I am always caught up quickly by Niffenegger's thoughtful prose and interesting characters. I was drawn in and captured by the promise of a truly excellent story, completely willing to believe whatever she asked of me for the sake of the adventure. A set of twins who are long estranged for unknown reasons, one living in England, Elspeth, and one in Chicago, Edy. Only Edy has children, and they are also identical twin girls, Julia and Valentina. Elspeth dies and leaves her flat in London to the twins she has never met with the stipulation that they must live there for a year, and their parents never set foot inside. The girls, incredibly young emotionally for their age (21), close only to eachother, not knowing what else to do with their lives, decide to take on the adventure. The plot involves a cemetery, which borders their new home and employs Robert, the deceased aunt's lover, who also lives in the flat below theirs. The most interesting and likable characters in the book are Martin and Marijke who live above the girl's flat. Martin has OCD that totally controls his life and drives Marijke to leave him suddenly after a long marriage to save her own sanity. I thought I had an idea of where this was all coming together, though the process and most especially the reasoning behind it, tarnished many of the characters I had come to really like. At the heart of most of their desire is selfish gratification, at any, I repeat, ANY cost! Of course these are ghosts we are dealing with here, so maybe the same moral expectations don't apply? Regardless, as the biggest part of the plan is executed, we are asked to stretch past anything that could be remotely believable. It was there I had to ask myself... Really???? Some of the characters were likable enough until then. But I, even MY gullible self, can't keep liking someone who is just plain BAD, ghost or human! I love her writing, her creativity, her imagination, the believability of many of her characters. I love the descriptions of London, the cemetery, the weather, the emotions, the history.

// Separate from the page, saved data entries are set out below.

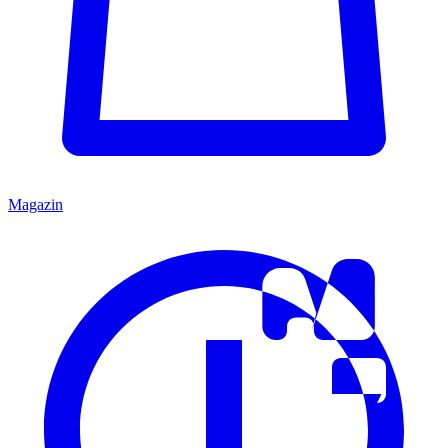
Magazin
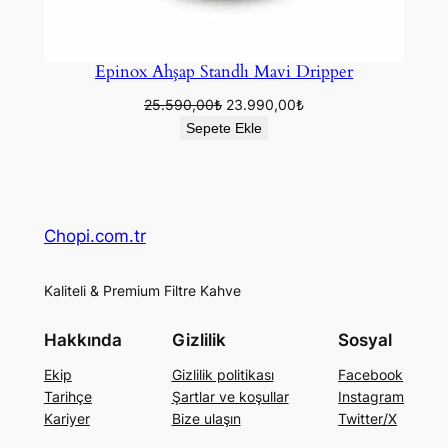
Epinox Ahşap Standlı Mavi Dripper
Orijinal
Şu
25.590,00
₺
23.990,00
₺
fiyat:
andaki
Sepete Ekle
25.590,00₺.
fiyat:
23.990,00₺.
Chopi.com.tr
Kaliteli & Premium Filtre Kahve
Hakkında
Gizlilik
Sosyal
Ekip
Gizlilik politikası
Facebook
Tarihçe
Şartlar ve koşullar
Instagram
Kariyer
Bize ulaşın
Twitter/X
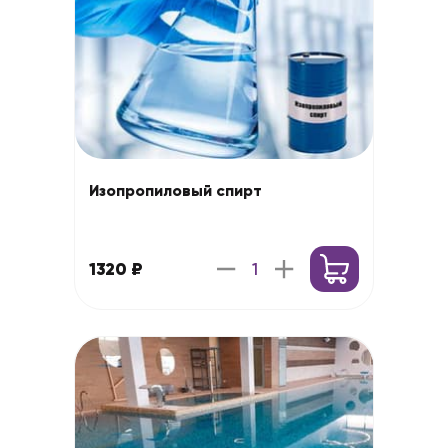
Изопропиловый спирт
1320 ₽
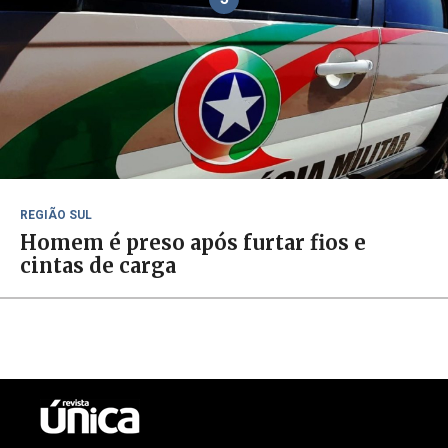
REGIÃO SUL
Homem é preso após furtar fios e
cintas de carga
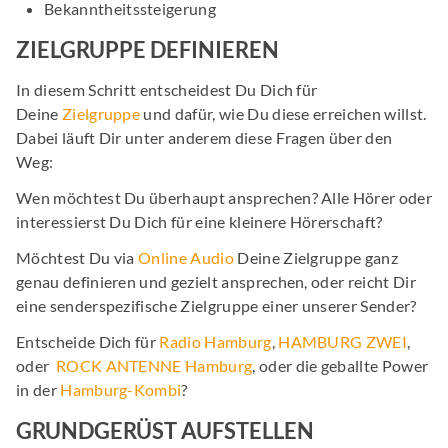
Bekanntheitssteigerung
ZIELGRUPPE DEFINIEREN
In diesem Schritt entscheidest Du Dich für
Deine
Zielgruppe
und dafür, wie Du diese erreichen willst.
Dabei läuft Dir unter anderem diese Fragen über den
Weg:
Wen möchtest Du überhaupt ansprechen? Alle Hörer oder
interessierst Du Dich für eine kleinere Hörerschaft?
Möchtest Du via
Online Audio
Deine Zielgruppe ganz
genau definieren und gezielt ansprechen, oder reicht Dir
eine senderspezifische Zielgruppe einer unserer Sender?
Entscheide Dich für
Radio Hamburg
,
HAMBURG ZWEI
,
oder
ROCK ANTENNE Hamburg
, oder die geballte Power
in der
Hamburg-Kombi
?
GRUNDGERÜST AUFSTELLEN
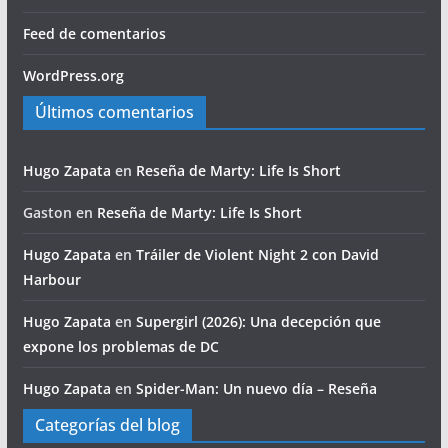
Feed de comentarios
WordPress.org
Últimos comentarios
Hugo Zapata
en
Reseña de Marty: Life Is Short
Gaston
en
Reseña de Marty: Life Is Short
Hugo Zapata
en
Tráiler de Violent Night 2 con David
Harbour
Hugo Zapata
en
Supergirl (2026): Una decepción que
expone los problemas de DC
Hugo Zapata
en
Spider-Man: Un nuevo día – Reseña
Categorías del blog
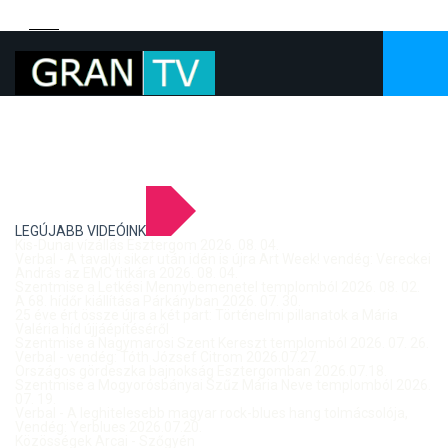
LEGÚJABB VIDEÓINK
Kis-Dunai vízállás Esztergom 2026. 08. 04.
Verbal - A tavalyi siker után idén is újra Art Week! vendég: Vereckei
András az EMC titkára 2026. 08. 04.
Szentmise a Letkési Mennybemenetel templomból 2026. 08. 02.
A 68. hídőr kiállítása Párkányban 2026. 07. 30.
25 éve ért össze újra a két part: Történelmi pillanatok a Mária
Valéria híd újjáépítéséről
Szentmise a Nagymarosi Szent Kereszt templomból 2026. 07. 26.
Verbal - vendég: Tóth József Citrom 2026.07.27.
Országos gördeszka bajnokság Esztergomban 2026.07.18.
Szentmise a Mogyorósbányai Szűz Mária Neve templomból 2026.
07. 19.
Verbal - A leghitelesebb magyar rock-blues hang tolmácsolója,
Vendég: Yerblues 2026.07.20.
Közösségek Arcai - Szőgyén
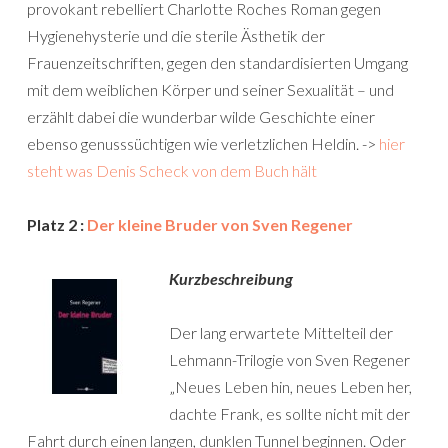
provokant rebelliert Charlotte Roches Roman gegen
Hygienehysterie und die sterile Ästhetik der
Frauenzeitschriften, gegen den standardisierten Umgang
mit dem weiblichen Körper und seiner Sexualität – und
erzählt dabei die wunderbar wilde Geschichte einer
ebenso genusssüchtigen wie verletzlichen Heldin. ->
hier
steht was Denis Scheck von dem Buch hält
Platz 2 :
Der kleine Bruder von Sven Regener
Kurzbeschreibung
Der lang erwartete Mittelteil der
Lehmann-Trilogie von Sven Regener
„Neues Leben hin, neues Leben her,
dachte Frank, es sollte nicht mit der
Fahrt durch einen langen, dunklen Tunnel beginnen. Oder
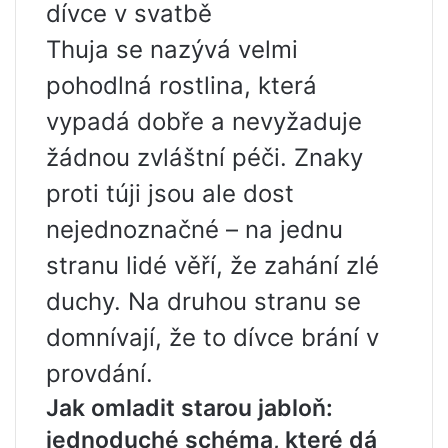
dívce v svatbě
Thuja se nazývá velmi
pohodlná rostlina, která
vypadá dobře a nevyžaduje
žádnou zvláštní péči. Znaky
proti túji jsou ale dost
nejednoznačné – na jednu
stranu lidé věří, že zahání zlé
duchy. Na druhou stranu se
domnívají, že to dívce brání v
provdání.
Jak omladit starou jabloň:
jednoduché schéma, které dá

Ultimately, for me, I think this was a story about people getting what they asked for and realizing too late that the price was too high, then having to live (or relive) with the consequences. One very redeeming feature was Martin's ultimate truimph! A whole wonderful book could have been written about Martin himself!
I absolutely loved The Time Traveler's Wife but I had a very hard time getting into this story. It starts out very slowly, gets better for awhile but unfortunately ends with a whimper. As others have stated the storyline has a lot of potential but I felt like the writer lost interest and just leaves the reader hanging in the end.